Edith Clarke 1883 – 1959, born in a small farming community in Maryland on 10 February 1883, went to Vassar College to study mathematics and astronomy and graduated in 1908 with Phi Beta Kappa honors. Subsequently, she taught mathematics at a private girls’ school in San Francisco, and then at Marshall College in Huntington, WV. In the fall of 1911, Edith enrolled as a civil engineering student at the University of Wisconsin. At the end of her first year, she took a summer job as a “Computer Assistant” to AT&T research engineer Dr. George Campbell and was so interested in her work that she stayed on at AT&T to train and direct a group of (human) “computers.”

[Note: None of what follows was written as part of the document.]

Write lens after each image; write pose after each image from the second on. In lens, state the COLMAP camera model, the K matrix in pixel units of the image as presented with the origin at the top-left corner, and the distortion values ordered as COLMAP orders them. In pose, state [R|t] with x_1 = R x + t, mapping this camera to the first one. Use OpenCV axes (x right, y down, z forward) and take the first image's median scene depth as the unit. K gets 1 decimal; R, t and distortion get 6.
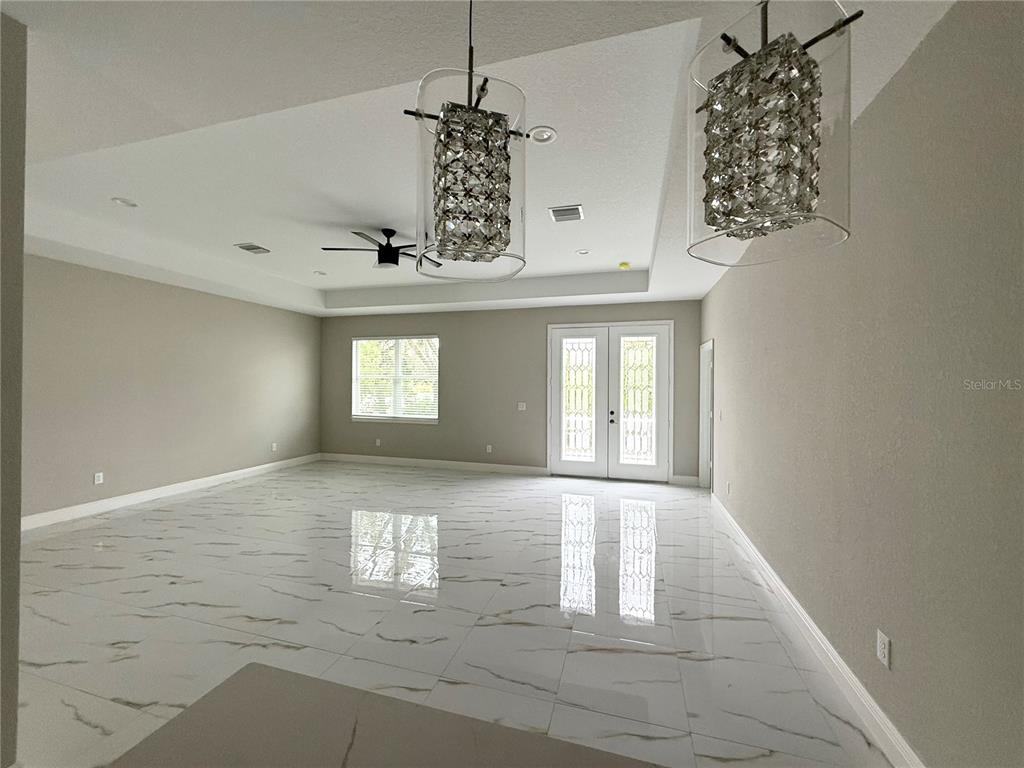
lens RADIAL K [[410.8, 0, 514.6], [0, 410.8, 381.6], [0, 0, 1]] dist [0.000679, -0.000498]
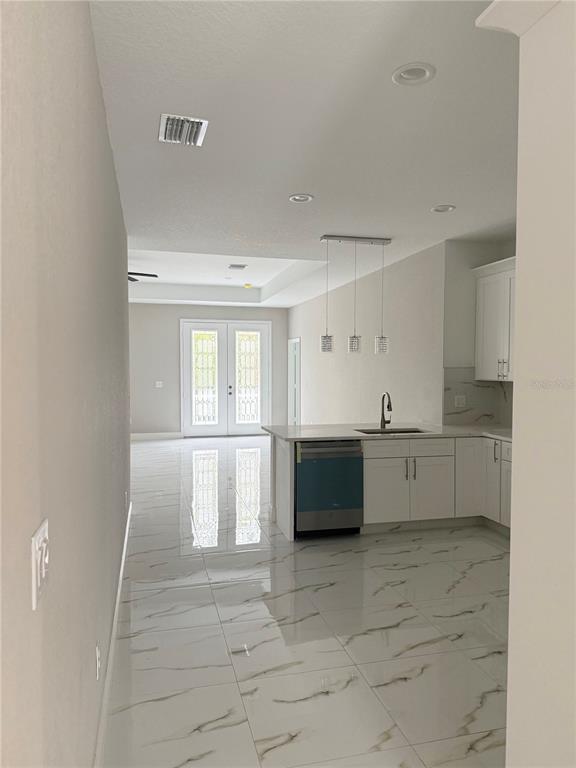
lens RADIAL K [[540.9, 0, 288.5], [0, 540.9, 384.1], [0, 0, 1]] dist [0.044813, -0.051330]
pose [[0.863161, -0.018530, 0.504589, -0.493983], [-0.001170, 0.999250, 0.038697, -0.003832], [-0.504928, -0.033992, 0.862492, -0.630382]]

Clarke wrote and published a great deal. She wrote many, many useful papers pertaining to power distribution and synchronous machines and a comprehensive EE textbook for engineering schools and colleges. She also received two patents related to electrical power transmission.

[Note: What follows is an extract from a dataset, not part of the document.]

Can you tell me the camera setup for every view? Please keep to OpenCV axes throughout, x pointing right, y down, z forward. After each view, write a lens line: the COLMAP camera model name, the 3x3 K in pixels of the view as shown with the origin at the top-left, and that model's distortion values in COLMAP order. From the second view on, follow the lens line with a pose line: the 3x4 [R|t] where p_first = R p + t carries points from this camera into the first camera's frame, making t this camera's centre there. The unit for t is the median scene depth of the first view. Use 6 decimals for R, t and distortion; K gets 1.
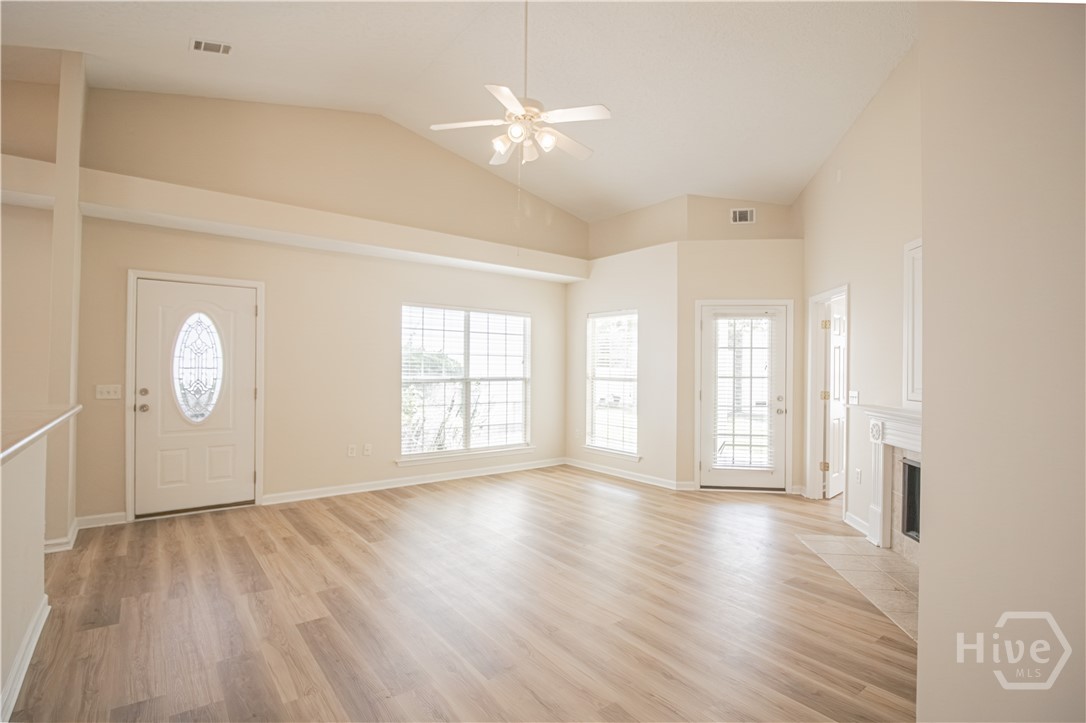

In 1947 Clarke left GE after 26 years to teach electrical engineering at the University of Texas, Austin, where she became the first female EE professor in the US and worked there until retirement in 1956. She became the first woman to be elected a fellow of the American Institute of Electrical Engineers (which became the Institute of Electrical and Electronic Engineers, IEEE). In 1954, she received a lifetime Achievement Award from the Society of Women Engineers. The Award cited her contributions to the field in the form of her simplifying charts and her work in system instability.
Edith Clarke died five years later, on October 29, 1959 in Olney, Maryland.